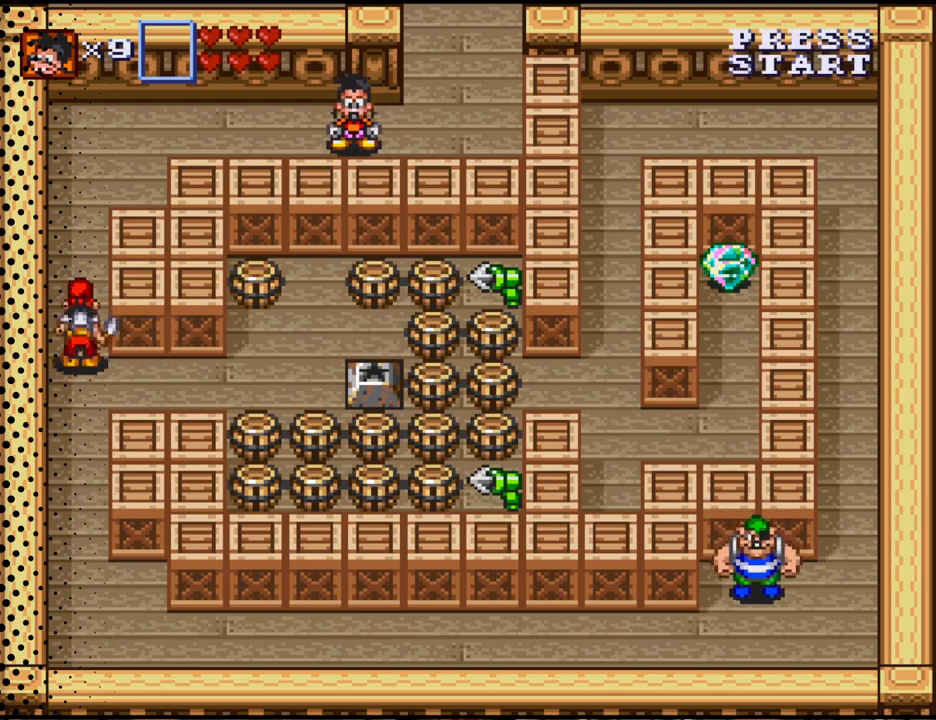
{"buttons": [], "events": [[33, "DPAD_DOWN", "up"]]}
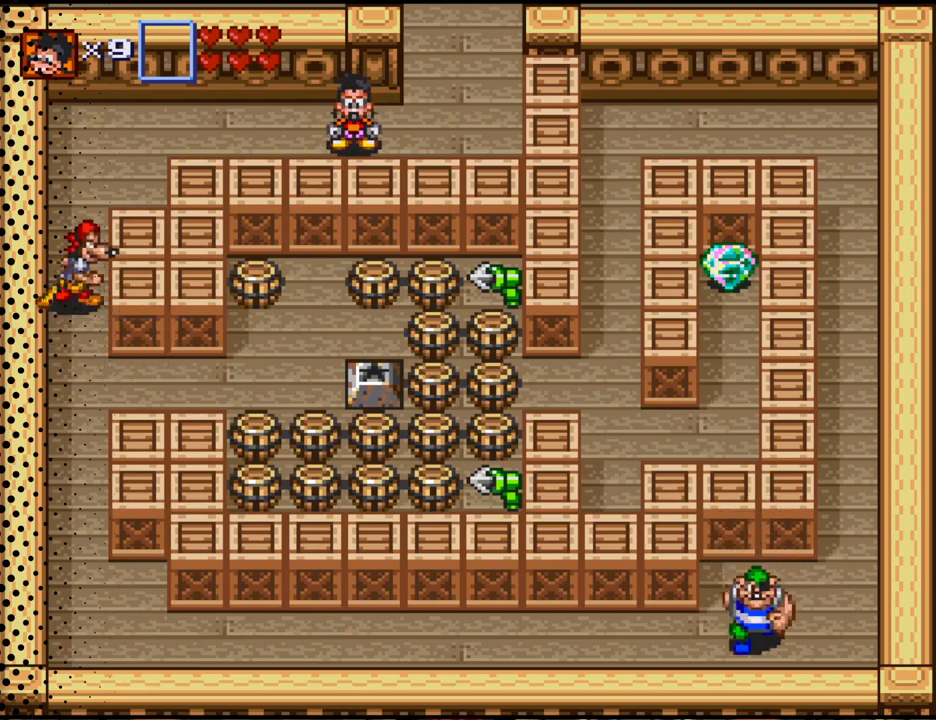
{"buttons": [], "events": []}
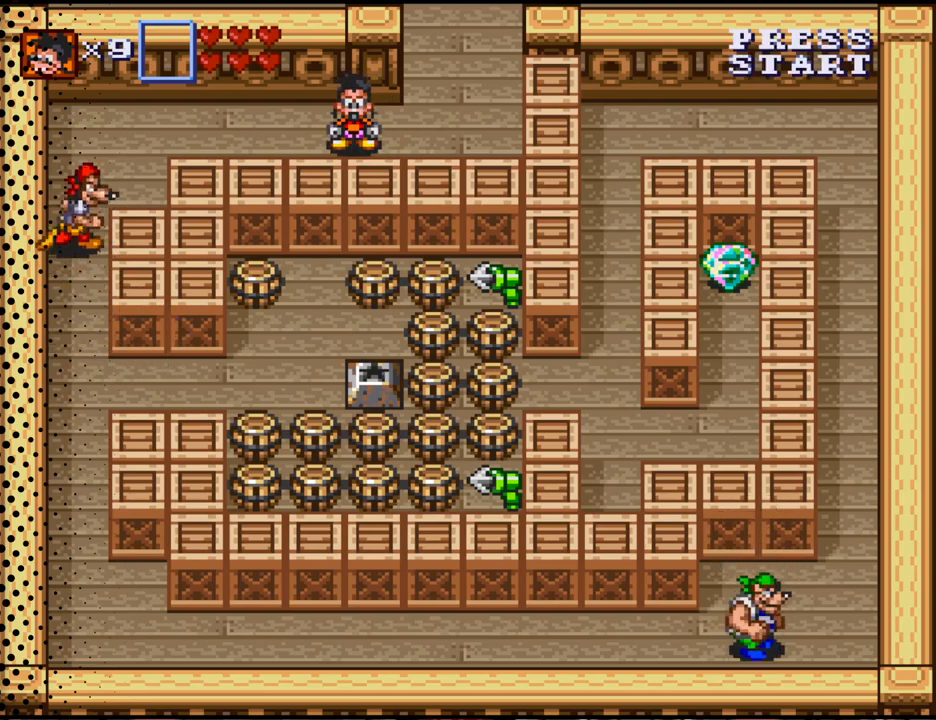
{"buttons": ["DPAD_UP", "DPAD_RIGHT"], "events": [[233, "DPAD_RIGHT", "down"], [500, "DPAD_UP", "down"]]}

= = = = =

● **TRY IT**: Restate every line of the data above word for word, with the images removed.

● **PROBLEM SOLUTION**:
{"buttons": [], "events": [[33, "DPAD_DOWN", "up"]]}
{"buttons": [], "events": []}
{"buttons": ["DPAD_UP", "DPAD_RIGHT"], "events": [[233, "DPAD_RIGHT", "down"], [500, "DPAD_UP", "down"]]}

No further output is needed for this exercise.